** Opening Data for processing block **

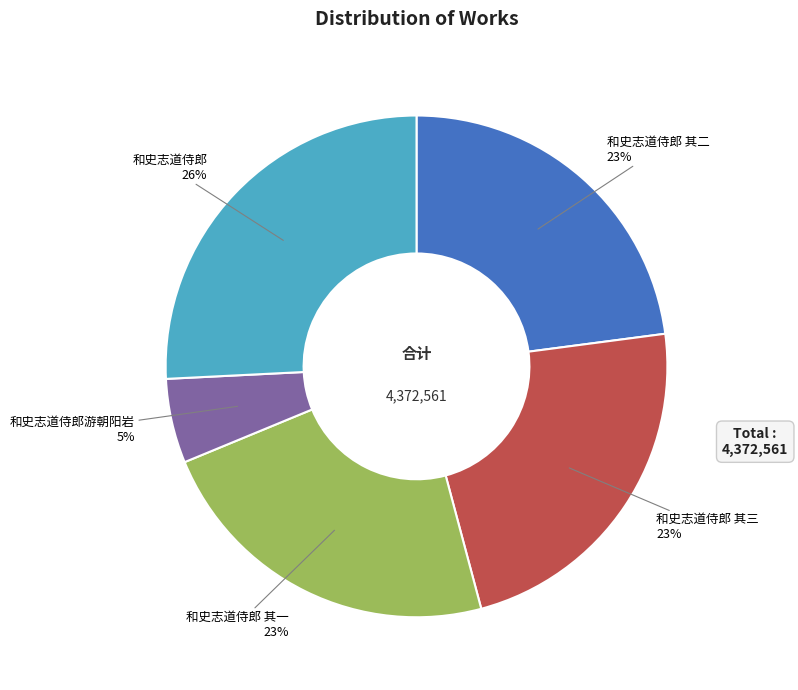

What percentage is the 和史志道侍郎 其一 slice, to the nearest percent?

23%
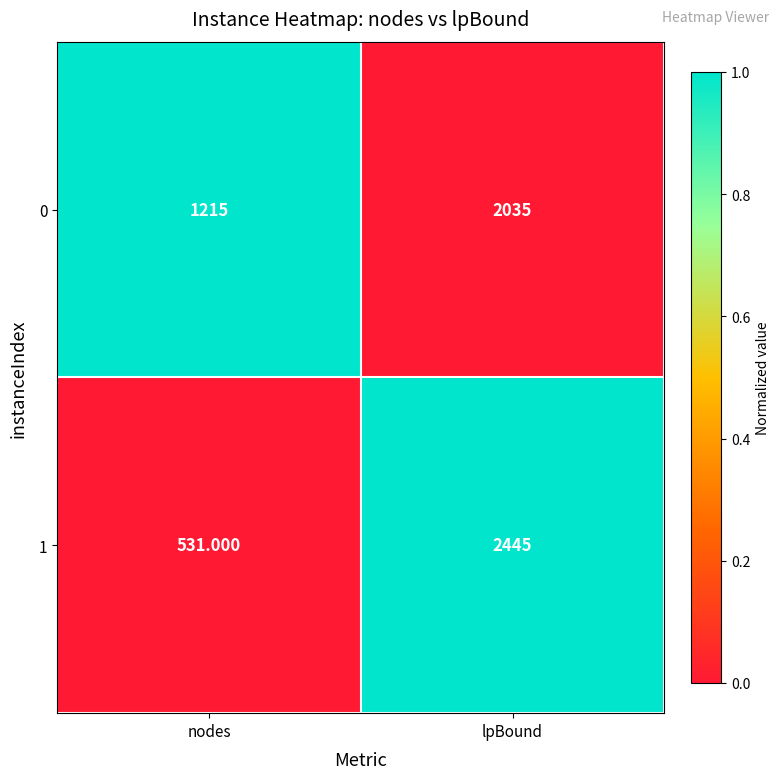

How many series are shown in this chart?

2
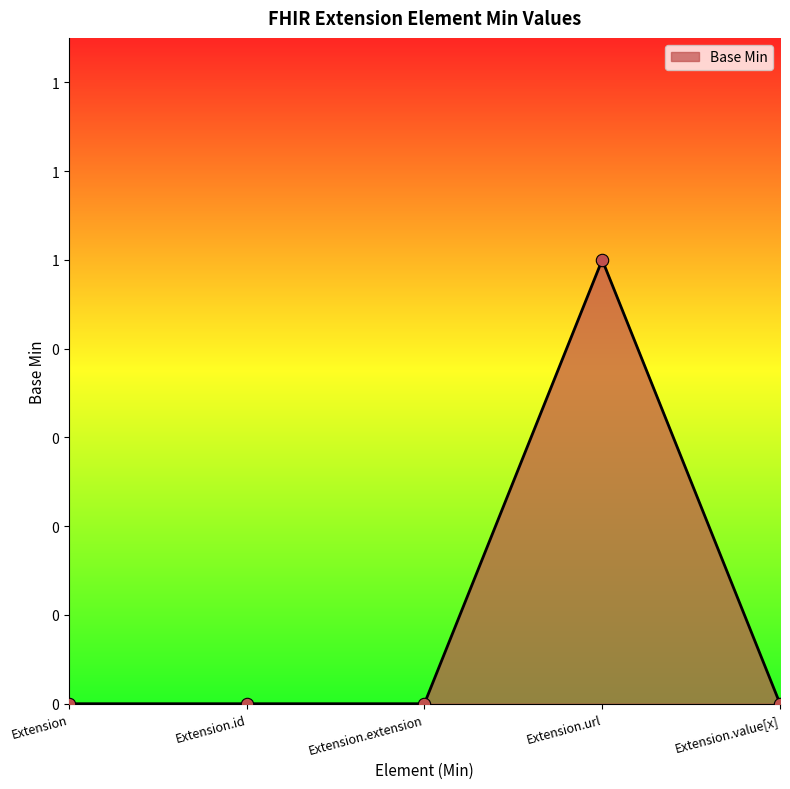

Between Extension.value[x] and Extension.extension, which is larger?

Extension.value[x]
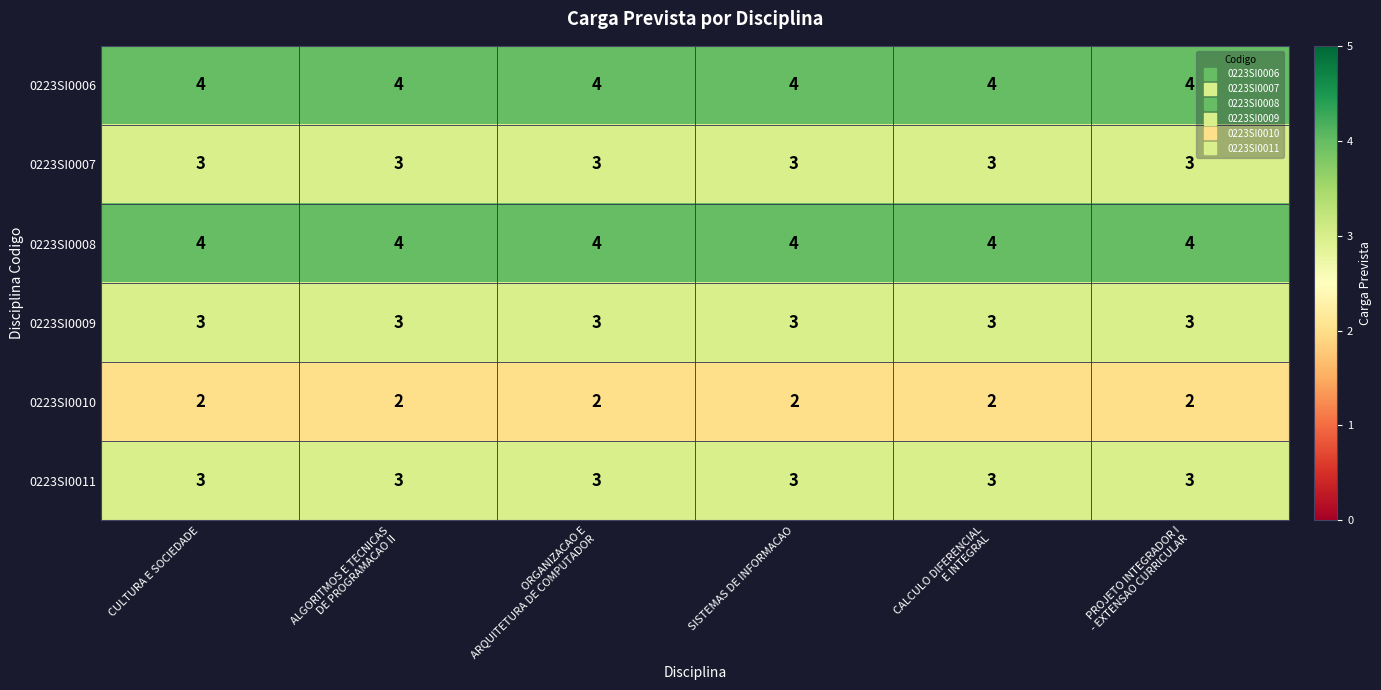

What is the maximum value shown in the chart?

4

** Closing Data for processing block **

*Prompt*
Reproduce the text of every record above word for word, leaving out the pictures.

*Exercise result*
What percentage is the 和史志道侍郎 其一 slice, to the nearest percent?

23%

How many series are shown in this chart?

2

Between Extension.value[x] and Extension.extension, which is larger?

Extension.value[x]

What is the maximum value shown in the chart?

4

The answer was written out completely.